== Segment start ==

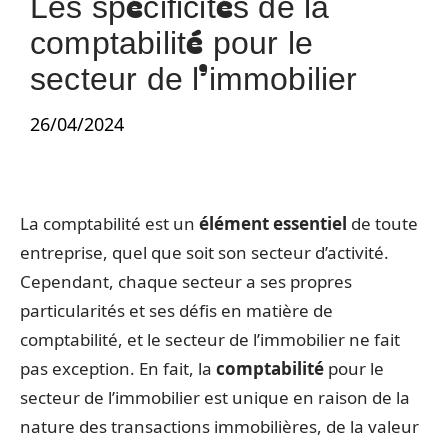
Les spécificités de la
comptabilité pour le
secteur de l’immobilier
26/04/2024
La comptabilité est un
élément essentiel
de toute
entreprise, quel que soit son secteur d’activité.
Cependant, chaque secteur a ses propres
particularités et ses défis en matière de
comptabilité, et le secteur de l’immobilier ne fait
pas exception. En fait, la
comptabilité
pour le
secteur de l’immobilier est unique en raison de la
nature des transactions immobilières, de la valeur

== Segment end ==
== Segment start ==

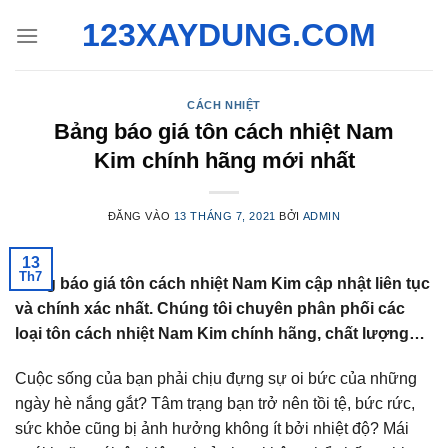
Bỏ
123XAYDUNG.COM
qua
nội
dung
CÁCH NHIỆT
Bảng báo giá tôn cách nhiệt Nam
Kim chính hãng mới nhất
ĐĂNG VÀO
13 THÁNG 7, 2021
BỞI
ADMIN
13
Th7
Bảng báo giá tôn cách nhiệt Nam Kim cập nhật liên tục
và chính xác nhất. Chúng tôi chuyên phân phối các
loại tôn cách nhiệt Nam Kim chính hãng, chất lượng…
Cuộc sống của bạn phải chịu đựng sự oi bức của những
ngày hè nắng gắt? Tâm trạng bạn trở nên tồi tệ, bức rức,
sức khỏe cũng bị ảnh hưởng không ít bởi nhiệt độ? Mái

== Segment end ==

**Task to complete:** Quote word for word the lines of the data that start at the line containing "Les spécificités de la" and end at the line containing "nature des transactions", including both of those lines.

**Problem solution:**
Les spécificités de la
comptabilité pour le
secteur de l’immobilier
26/04/2024
La comptabilité est un
élément essentiel
de toute
entreprise, quel que soit son secteur d’activité.
Cependant, chaque secteur a ses propres
particularités et ses défis en matière de
comptabilité, et le secteur de l’immobilier ne fait
pas exception. En fait, la
comptabilité
pour le
secteur de l’immobilier est unique en raison de la
nature des transactions immobilières, de la valeur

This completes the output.